Neste sentido, podemos pensar como Bicudo (2011) quando se remete à obra Ser e Tempo, mais precisamente na parte em que Heidegger intitula “A cura como ser de pré- sença”, assim o autor concebe que somos cura enquanto vivemos. Para ele, a presença como

cura é caracterizada pelo movimento de ocupação e preocupação, sendo esta cura, estabelecida como cuidado.

Ayres (2004) que tem como base a perspectiva heideggeriana, nos ajuda a entender o cuidado, a partir da ideia de projeto. Neste sentido, o indivíduo, na intenção de alcançar determinados projetos pensados para a vida, assume e mantém cuidados que o levarão à realização dos projetos idealizados, mas o rompimento de determinados projetos em detrimento de uma doença implica em buscar um novo modo de ser para a realização de um projeto com um “horizonte normativo que enraíza na vida efetivamente vivida” (AYRES, 2004, p. 21)no sentido mesmo de uma reconstrução que demanda novas formas de cuidado, atribuindo significado ao sentido que as coisas passam aos poucos a fazer para ele.

> [INSTRUÇÃO 1]: Transcreva, do texto sobre o cuidado, o trecho de "Ayres (2004) que" a "fazer para ele.".
> [INSTRUÇÃO 2]: Prossiga com o texto sobre o cuidado na perspectiva heideggeriana a partir da última frase dele.

> [DADOS DE ORIGEM]:

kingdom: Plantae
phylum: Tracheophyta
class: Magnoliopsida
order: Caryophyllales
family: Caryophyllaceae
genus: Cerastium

> [ESPAÇO DA RESPOSTA 1]:
Ayres (2004) que tem como base a perspectiva heideggeriana, nos ajuda a entender o cuidado, a partir da ideia de projeto. Neste sentido, o indivíduo, na intenção de alcançar determinados projetos pensados para a vida, assume e mantém cuidados que o levarão à realização dos projetos idealizados, mas o rompimento de determinados projetos em detrimento de uma doença implica em buscar um novo modo de ser para a realização de um projeto com um “horizonte normativo que enraíza na vida efetivamente vivida” (AYRES, 2004, p. 21)no sentido mesmo de uma reconstrução que demanda novas formas de cuidado, atribuindo significado ao sentido que as coisas passam aos poucos a fazer para ele.

> [ESPAÇO DA RESPOSTA 2]:
A ideia do cuidado no sofrimento deve ter como postulado a relação entre o eu (quem cuida) e o outro (quem precisa de cuidado) concretos (REIS; OLIVEIRA, 2011). Neste sentido, o cuidado deve estar baseado em uma conduta ética, ou seja, uma relação desinteressada com o outro, em uma via de afeto, de sentido e de sensibilidades.

O cuidar é um encontro com o outro que exige, portanto, respeito e afeto. Na relação entre o doente que necessita de cuidado e seu acompanhante, o cuidado não pode limitar-se à assistência e ao tratamento apenas, pois essa escuta perpassa pela atenção para com o outro, permitindo assim ouvir o outro em seu sofrimento e singularidade, buscando nessa relação de cuidado, aproximar-se dele para não anulá-lo ou diminuí-lo, mas sim, atender ao que este necessita em sua integralidade.

A experiência do acompanhamento para mães que estão lado a lado com o filho no enfrentamento da doença renal é uma responsabilidade junto ao doente pela manutenção da vida sem esperar reciprocidade na atenção e cuidados dispensados ao mesmo. Assim, assumir o compromisso com as idas às sessões de hemodiálise em meio às dificuldades que cada um enfrenta, bem como a atenção constante ao que o paciente com a doença renal necessita numa relação de ocupação e preocupação que se dá também da própria pessoa consigo mesma.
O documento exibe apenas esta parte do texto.